Yetkili mahkeme ise boşanma davasını açacak olan eşin hangi mahkemede dava açabileceğini belirler. HMK’nın 6. ve TMK’nın 168. maddesine göre boşanma davası:

  • 1. Eşlerden birinin yerleşim yeri mahkemesinde,
  • 2. Son altı ay boyunca birlikte oturdukları yer mahkemesinde açılabilir.

Bu hüküm sayesinde davacı, kendi yerleşim yeri ya da son ortak ikametgah adresine bağlı mahkemede dava açabilir.

Yetki İtirazı ve Sonuçları

Davalı eş, davanın yetkisiz bir mahkemede açıldığını düşünüyorsa yetki itirazında bulunabilir. Mahkeme, bu itirazı değerlendirerek eğer dava yetkisiz bir yerde açılmışsa dosyanın yetkili mahkemeye gönderilmesine karar verebilir.

Sonuç olarak, boşanma davalarında görevli mahkeme aile mahkemesi, yetkili mahkeme ise eşlerin son ortak ikamet yeri veya davacının yerleşim yeri mahkemesidir. Doğru mahkemede dava açılması, sürecin daha hızlı ilerlemesini sağlar.

AKIL HASTALIĞI NEDENİYLE BOŞANMA DAVASINDA DELİLLER VE İSPAT YÜKÜ

Akıl hastalığı nedeniyle boşanma davasında ispat yükü davacıdadır. Davacı, aşağıdaki hususları ispatlamakla yükümlüdür:

  • Davalı eşin akıl hastası olduğunu.
  • Akıl hastalığının evlilik birliği devam ederken ortaya çıktığını.
  • Akıl hastalığının iyileşme imkânı olmadığını.
  • Akıl hastalığı nedeniyle ortak hayatın çekilmez hale geldiğini.

Bu hususların ispatı için sunulabilecek deliller şunlardır:

  • Resmi sağlık kurulu raporu.

- - - -

-- Yapılacak iş --
Lütfen boşanma davalarını anlatan sayfa alıntısını kaldığı yerden sürdürün. Sonraki satırların bu işte hiçbir yeri yoktur.

Kayıtlı veriler:
- - - -

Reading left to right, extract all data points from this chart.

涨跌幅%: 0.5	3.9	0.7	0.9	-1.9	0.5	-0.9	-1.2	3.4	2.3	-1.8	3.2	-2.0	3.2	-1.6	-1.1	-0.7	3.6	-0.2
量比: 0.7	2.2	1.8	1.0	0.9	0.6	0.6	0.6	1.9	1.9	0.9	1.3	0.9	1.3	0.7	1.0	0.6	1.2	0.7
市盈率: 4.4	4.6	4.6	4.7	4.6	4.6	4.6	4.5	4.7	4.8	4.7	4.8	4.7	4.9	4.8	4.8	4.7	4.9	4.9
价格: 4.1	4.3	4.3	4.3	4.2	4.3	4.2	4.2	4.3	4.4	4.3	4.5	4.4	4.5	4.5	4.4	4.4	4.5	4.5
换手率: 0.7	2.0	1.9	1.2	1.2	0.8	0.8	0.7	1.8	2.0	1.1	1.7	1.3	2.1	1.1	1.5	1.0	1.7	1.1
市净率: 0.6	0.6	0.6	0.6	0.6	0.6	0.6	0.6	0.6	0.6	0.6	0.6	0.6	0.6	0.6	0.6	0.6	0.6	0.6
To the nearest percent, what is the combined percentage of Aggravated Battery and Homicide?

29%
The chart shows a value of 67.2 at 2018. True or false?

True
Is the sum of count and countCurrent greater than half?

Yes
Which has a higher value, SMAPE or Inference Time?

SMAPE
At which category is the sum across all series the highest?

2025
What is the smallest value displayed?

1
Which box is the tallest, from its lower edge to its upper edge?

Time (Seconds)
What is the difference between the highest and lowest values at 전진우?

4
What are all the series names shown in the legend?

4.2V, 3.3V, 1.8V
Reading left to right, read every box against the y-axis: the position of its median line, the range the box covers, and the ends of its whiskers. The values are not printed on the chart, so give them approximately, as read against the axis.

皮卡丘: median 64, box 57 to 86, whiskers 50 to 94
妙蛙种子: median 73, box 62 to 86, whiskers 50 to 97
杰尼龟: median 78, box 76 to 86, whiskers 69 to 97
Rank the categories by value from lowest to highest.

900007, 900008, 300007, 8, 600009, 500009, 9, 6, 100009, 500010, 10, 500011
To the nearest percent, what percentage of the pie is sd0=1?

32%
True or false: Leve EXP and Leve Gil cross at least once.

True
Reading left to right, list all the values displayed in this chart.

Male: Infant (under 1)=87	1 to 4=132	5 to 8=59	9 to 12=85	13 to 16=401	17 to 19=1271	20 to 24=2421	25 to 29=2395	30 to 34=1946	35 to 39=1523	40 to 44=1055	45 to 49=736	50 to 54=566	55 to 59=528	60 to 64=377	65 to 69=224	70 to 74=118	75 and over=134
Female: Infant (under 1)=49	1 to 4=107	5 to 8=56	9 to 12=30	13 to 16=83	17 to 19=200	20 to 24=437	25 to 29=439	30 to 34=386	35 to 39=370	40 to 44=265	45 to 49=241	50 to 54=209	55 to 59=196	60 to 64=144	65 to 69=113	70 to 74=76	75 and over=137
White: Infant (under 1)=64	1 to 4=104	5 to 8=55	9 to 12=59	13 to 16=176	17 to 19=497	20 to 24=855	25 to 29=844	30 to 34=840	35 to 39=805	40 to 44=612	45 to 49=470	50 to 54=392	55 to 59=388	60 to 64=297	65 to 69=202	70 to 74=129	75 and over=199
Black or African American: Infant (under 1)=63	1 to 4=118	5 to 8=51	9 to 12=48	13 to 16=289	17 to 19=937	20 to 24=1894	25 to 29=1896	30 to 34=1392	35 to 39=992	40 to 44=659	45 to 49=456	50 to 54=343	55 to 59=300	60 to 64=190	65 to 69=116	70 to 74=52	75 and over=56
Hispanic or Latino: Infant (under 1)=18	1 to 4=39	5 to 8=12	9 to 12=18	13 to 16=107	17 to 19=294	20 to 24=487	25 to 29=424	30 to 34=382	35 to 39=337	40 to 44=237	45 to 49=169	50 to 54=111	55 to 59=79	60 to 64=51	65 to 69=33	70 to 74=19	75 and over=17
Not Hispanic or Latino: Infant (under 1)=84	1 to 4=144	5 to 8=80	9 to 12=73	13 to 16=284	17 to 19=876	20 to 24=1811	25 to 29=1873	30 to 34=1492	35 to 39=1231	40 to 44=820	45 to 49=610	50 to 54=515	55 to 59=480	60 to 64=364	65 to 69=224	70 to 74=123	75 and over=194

- - - -

-- Cevap alanı --
  • Tıbbi kayıtlar ve tedavi belgeleri.
  • Tanık ifadeleri.
  • Adli Tıp raporu.

HANGİ HASTALIKLAR AKIL HASTALIĞI KAPSAMINA GİRER?

Kanunda, boşanma nedeni sayılabilecek psikiyatrik hastalıklar tek tek belirtilmemiştir. Ancak uygulamada yaygın olarak görülen ve akıl hastalığı olarak kabul edilen bazı rahatsızlıklar şunlardır:

  • Şizofreni.
  • Epilepsi (Sara).
  • Ruhsal ve bedensel görevleri felce uğratan nöbetler.
  • Psikopat haller.
  • Aşırı derecede kişilik bozuklukları.
  • Anksiyete bozuklukları.

Mahkeme, her bir vakayı kendi özelinde değerlendirerek, hastalığın niteliği ve evlilik birliğine etkisini değerlendirerek karar vermektedir.

AKIL HASTALIĞI RAPORU ALMAK GEREKİR Mİ?

Türk Medeni Kanunu’nun 165. maddesi uyarınca, boşanma davasının kabul edilebilmesi için, eşlerden birinin akıl hastası olduğu ve bu durumun evlilik birliğini diğer eş için çekilmez hale getirdiğinin resmi bir sağlık kurulu raporu ile tespit edilmesi şarttır. Bu rapor, hastalığın türünü, seyrini, şiddetini ve özellikle iyileşme olasılığının olmadığını detaylı bir şekilde belirtmelidir. Tek bir uzman hekimin raporu yeterli değildir; raporun resmi bir sağlık kurulu tarafından düzenlenmesi gerekmektedir.

AKIL HASTALIĞI NEDENİYLE BOŞANMA DAVASI AÇMA SÜRESİ

Bu tür davalarda zamanaşımı veya hak düşürücü bir süre söz konusu değildir. Akıl hastalığı nedeniyle evlilik birliği çekilmez hale geldiği sürece, akıl hastalığı olmayan eş her zaman boşanma davası açabilir. Kanun koyucu, bu tür davalarda herhangi bir süre sınırlaması getirmemiştir.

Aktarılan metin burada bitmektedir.